▶ What to do:
1. Please rewrite the paragraph of the discussion on STEM admissions that begins "Because these schools are fully/nearly fully funded" as a short list that keeps its main facts.
2. Answer these questions from the discussion on STEM admissions:
(a) Which countries does the opening post name as at least merit based?
(b) Which US college is said to place the most emphasis on holistic evaluation to find the highest level of academic strength?
(c) Admissions at engineering schools outside the US are compared to admissions based on which exams?
3. For each statement, say yes or no to whether it agrees with the discussion on STEM admissions, and quote the words that decide it.
(a) The opening post invites a debate about holistic review.
(b) One reply says SATs are becoming optional in the US.
(c) At the engineering schools described outside the US, first-year students have a wide choice of subjects.

▶ Extract provided:
☆ ☆ ☆ ☆ ☆
I have quite some positive experiences working with European/Asian/Canadian engineers. Based on my small survey sample, these engineers all came from colleges admitting students by merit (i.e. academic performance/math/science/critical thinking ability).
Meanwhile, looking at the global STEM universities ranking, you see schools from UK, Canada, Australia, China, Singapore, Switzerland. I am not sure all of them are merit based? From reading some discussion here, at least UK, Canada, China are merit based. I can’t help to wonder, why STEM majors admission process in US can’t be purely merit base? Those engineers I spoke to are just as talented/interesting. Being STEM-awesome doesn’t discount their personal skills or being interesting.
Thought? (Noted, I am not interested in going into the debate of “holistic review”, just thinking purely for the demand and rigor to work in STEM fields)
In most cases, college admission (for engineering or any other major) in the US is mostly or entirely based on some measure(s) that attempt of proxy academic merit (grades, rank, test scores).
Or are you referring to the most selective colleges in the US, which are relatively small compared to the national population (unlike in most other countries you name other than China) and where the usual measures have low enough ceilings and/or enough inconsistency that they are not adequate to get to the desired admit class size (unlike in the other countries you name)?
Of those most selective colleges in the US that practice holistic admission, Caltech is the one with the most emphasis in using holistic evaluation to find the highest level of academic strength in applicants, which is necessary because its minimum rigor level is very high compared to other colleges in the US.
Yes, I’m totally with you on acceptance by merit. Unfortunately, that’s not the system in the US and won’t be unless there is a huge change. It’s going the other way with SATs being optional and more emphasis on subjectivity.
Yep and there’s lot of diversity too right? Merit and diversity via merit based acceptance is not only possible but more probable. But try telling that to supporters of holistic admissions. They can’t see that diversity in humans is the norm.
One other thing, STEM majors have to reach a higher bar in many cases to be able to do the work. You can’t fudge most STEM subjects. While everyone takes English in high school not every kid takes AP physics or math that leads into STEM areas. So there is already a distinction.
It’s not impossible. Like everything there are trade-offs.
At the engineering schools that I know outside the US, entry is based entirely on a specific set of exam results. The exams are most often fairly narrow (eg, mostly science and math based), and students have often been on the STEM-only track for at least 2 years, sometimes 4 years. Think admissions based entirely on how you did on AP Calc BC / Physics (all) / Chemistry (or in some countries, those + a modern language, and your national language).
Because these schools are fully/nearly fully funded by the government, they are affordable for almost everybody, but resources are stretched, so when you arrive at university you are thrown straight into the deep end. It’s a production line, with little to no subject choice in the first year or two, huge lectures, few if any support mechanisms. You may have no graded continuing assessment, just finals that cover the entire year. So, it’s sink or swim, and the attrition rate is high. Even at smaller universities it is remarkably regimented and impersonal, especially in the first 2 years.
☆ ☆ ☆ ☆ ☆
▶ The data:
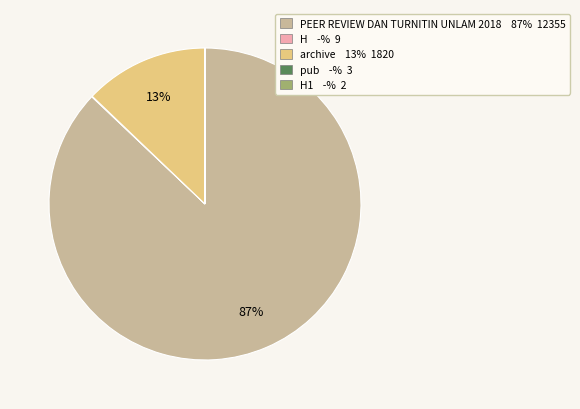

Is it true that PEER REVIEW DAN TURNITIN UNLAM 2018 87% 12355 is 87% of the pie?

True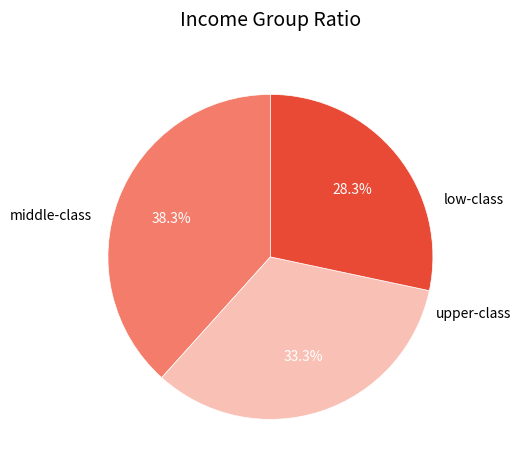

Does any single category account for the majority?

No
☆ ☆ ☆ ☆ ☆
▶ Responses to the tasks:
1.
- Government funding makes these schools affordable for almost everybody, but resources are stretched.
- Students are thrown straight into the deep end on arrival.
- The first year or two work like a production line: little to no subject choice, huge lectures and few if any support mechanisms.
- There may be no graded continuing assessment, only finals covering the entire year.
- It is sink or swim, and the attrition rate is high.
- Even smaller universities are regimented and impersonal, especially in the first 2 years.

2.
(a) UK, Canada and China.
(b) Caltech.
(c) AP Calc BC, Physics (all) and Chemistry. In some countries a modern language and the national language are added.

3.
(a) No: "I am not interested in going into the debate of “holistic review”"
(b) Yes: "It’s going the other way with SATs being optional and more emphasis on subjectivity."
(c) No: "with little to no subject choice in the first year or two"